Susan Currie: How Librarians Can Help You Manage Informational Chaos: Susan Currie has 40 years of experience as a senior librarian and administrator. She worked for close to thirty years in academic libraries and knows a profound amount about information and how it's managed in society. This week we talk about how the internet has changed people's relationships with information, how librarians can help people find information in the digital age, how librarians can help people be less biased researchers and the generational differences between young and old in consuming and managing information.
💡My Best Insights:
📖Book - Finding Flow: a wonderful follow up to Mihaly Csikszentmihalyi's Flow The Psychology of Optimal Experience. This book explores the various areas that we can experience flow inside of and how they effect the way most people experience life. The three areas are Work, maintenance, and leisure. By understanding how we can find flow in each of them we can make our lives more enjoyable.
✍️Blog Post - My Twelve Hour Walk: Because of apps like google maps, it's very uncommon for people to ever get lost anymore. Before these technologies existed people had to use physical maps to navigate and before that the maps in their minds. As a result, we almost never wander for the sake of wandering anymore. But in Paul Millerd's article, My 12 Hour Walk, he explains the benefits that unplugging and just wandering can have on your psyche. When you're alone by yourself on a walk for that long without something to distract you, you are forced to listen to yourself. And things come up which never get the chance to while your just going about your everyday normally.
🎙️Podcast - Psychology and the Gamification of Learning: most people think of games and learning as separate things. As you know I was addicted to games as a kid so the only thing I really learned was how to waste my time. But this podcast and my other learnings about gamification are making me realize how games can be an integral part of our learning processes. Games can make us more willing to fail which we know is where the best learning happens because they promote a Gameful mindset. Listen to this podcast to learn even more reasons for why they are so great.
📜Academic Article - Gaming Mindsets: Implicit Theories in Serious Game Learning: This studies assesses how individuals beliefs about the malleability of their abilities may predict their performance and actions in learning from serious games and thus in other areas of life. They found that participants with a growth mindset were more likely to seek out challenges inside of the game. In other words they didn't shutter from the idea of failure but rather sought out situations to test their skills. They had a Gameful mindset. This is why I believe it's more effective to motivate someone to join something they aren't sure they are good enough to do by emphasizing their growth mindset if they have one. Instead of saying, "What! You're great at that thing," say "I know you can do it because you will seek to improve and become better over time."

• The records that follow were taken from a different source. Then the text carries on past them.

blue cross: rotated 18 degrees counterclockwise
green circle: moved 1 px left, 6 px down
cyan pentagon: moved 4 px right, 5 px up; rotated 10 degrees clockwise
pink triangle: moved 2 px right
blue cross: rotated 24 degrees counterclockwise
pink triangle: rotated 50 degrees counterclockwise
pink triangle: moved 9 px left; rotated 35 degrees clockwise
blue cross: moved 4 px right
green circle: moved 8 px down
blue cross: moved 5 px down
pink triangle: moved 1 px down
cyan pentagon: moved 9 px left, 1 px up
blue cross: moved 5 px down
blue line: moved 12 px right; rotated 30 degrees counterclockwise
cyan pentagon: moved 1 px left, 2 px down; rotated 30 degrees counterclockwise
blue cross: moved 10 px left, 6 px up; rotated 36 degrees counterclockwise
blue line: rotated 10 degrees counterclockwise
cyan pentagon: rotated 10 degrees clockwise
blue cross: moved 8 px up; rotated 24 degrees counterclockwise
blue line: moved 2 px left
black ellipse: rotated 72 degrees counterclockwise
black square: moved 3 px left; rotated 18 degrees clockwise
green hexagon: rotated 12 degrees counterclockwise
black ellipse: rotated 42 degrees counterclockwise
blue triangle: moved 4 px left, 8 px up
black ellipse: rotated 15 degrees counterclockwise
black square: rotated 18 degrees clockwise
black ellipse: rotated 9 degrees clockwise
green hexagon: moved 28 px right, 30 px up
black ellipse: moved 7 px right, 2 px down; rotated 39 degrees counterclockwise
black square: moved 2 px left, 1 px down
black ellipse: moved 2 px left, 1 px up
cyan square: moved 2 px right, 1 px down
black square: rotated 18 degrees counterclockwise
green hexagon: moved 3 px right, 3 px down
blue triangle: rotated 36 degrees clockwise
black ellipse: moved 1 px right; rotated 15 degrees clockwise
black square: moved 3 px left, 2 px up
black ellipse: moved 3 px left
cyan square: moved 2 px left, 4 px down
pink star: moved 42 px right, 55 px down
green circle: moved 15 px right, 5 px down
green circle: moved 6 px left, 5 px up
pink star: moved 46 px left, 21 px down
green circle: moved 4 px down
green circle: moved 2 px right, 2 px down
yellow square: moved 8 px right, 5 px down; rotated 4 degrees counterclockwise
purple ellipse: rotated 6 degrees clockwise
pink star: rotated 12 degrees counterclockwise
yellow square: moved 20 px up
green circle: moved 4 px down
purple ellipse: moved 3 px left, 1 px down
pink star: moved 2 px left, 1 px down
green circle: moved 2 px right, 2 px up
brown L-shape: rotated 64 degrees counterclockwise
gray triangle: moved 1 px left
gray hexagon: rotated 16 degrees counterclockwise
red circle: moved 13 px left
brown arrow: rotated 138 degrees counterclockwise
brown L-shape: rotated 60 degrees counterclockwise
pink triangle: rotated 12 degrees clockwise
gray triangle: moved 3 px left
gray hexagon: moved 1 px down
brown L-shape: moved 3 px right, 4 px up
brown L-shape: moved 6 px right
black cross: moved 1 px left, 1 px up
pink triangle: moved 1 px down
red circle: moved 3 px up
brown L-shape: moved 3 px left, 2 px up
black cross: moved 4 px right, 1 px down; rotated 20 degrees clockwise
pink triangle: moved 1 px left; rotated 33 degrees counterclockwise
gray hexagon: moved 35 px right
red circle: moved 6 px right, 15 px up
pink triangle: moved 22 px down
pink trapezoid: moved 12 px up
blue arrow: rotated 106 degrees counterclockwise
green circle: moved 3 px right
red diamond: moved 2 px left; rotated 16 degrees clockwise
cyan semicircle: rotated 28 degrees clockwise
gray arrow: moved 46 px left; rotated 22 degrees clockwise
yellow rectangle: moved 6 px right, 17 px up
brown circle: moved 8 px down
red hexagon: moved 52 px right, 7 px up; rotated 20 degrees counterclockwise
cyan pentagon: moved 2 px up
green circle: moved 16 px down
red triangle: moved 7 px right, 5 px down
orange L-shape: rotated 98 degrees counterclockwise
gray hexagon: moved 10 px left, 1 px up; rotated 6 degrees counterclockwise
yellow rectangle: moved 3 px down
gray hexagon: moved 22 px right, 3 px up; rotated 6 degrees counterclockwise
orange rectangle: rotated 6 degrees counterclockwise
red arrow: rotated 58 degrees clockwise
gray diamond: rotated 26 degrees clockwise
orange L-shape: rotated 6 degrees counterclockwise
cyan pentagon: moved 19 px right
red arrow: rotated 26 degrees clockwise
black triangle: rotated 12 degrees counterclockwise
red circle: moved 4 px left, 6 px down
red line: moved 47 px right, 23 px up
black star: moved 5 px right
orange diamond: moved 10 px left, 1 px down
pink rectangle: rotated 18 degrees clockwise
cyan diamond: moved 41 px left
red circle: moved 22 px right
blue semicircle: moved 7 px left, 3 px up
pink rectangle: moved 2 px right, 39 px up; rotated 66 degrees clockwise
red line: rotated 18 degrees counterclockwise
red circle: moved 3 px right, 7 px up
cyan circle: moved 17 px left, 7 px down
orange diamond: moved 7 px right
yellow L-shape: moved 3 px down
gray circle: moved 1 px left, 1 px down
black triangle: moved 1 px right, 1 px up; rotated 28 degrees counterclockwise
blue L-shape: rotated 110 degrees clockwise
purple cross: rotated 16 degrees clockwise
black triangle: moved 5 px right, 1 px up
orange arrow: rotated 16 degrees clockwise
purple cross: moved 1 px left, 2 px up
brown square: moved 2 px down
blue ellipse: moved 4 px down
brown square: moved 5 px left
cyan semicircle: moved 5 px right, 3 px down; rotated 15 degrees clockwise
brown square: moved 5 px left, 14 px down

📺YouTube Video - How to achieve more while studying less Obsidian and Conceptual Notes: This is one of my favorite videos on personal knowledge management I have ever watched. It's main thesis is that the purpose of notes is to retrieve relevant information in the fastest way possible. So taking notes on everything makes no sense. As most information is available via google and or inherently obvious. Instead you should take notes on things that aren't USE, Unimportant, Self Explanatory, or Easy enough to memorize on the spot. In addition, you need to realize that "There are no rigid disciplines in the universe, just interconnected concepts." This means a not on evolutionary psychology could connect to a note on the history of peanut butter. Everything is connected somehow. I encourage you to watch it as there's so much I didn't say.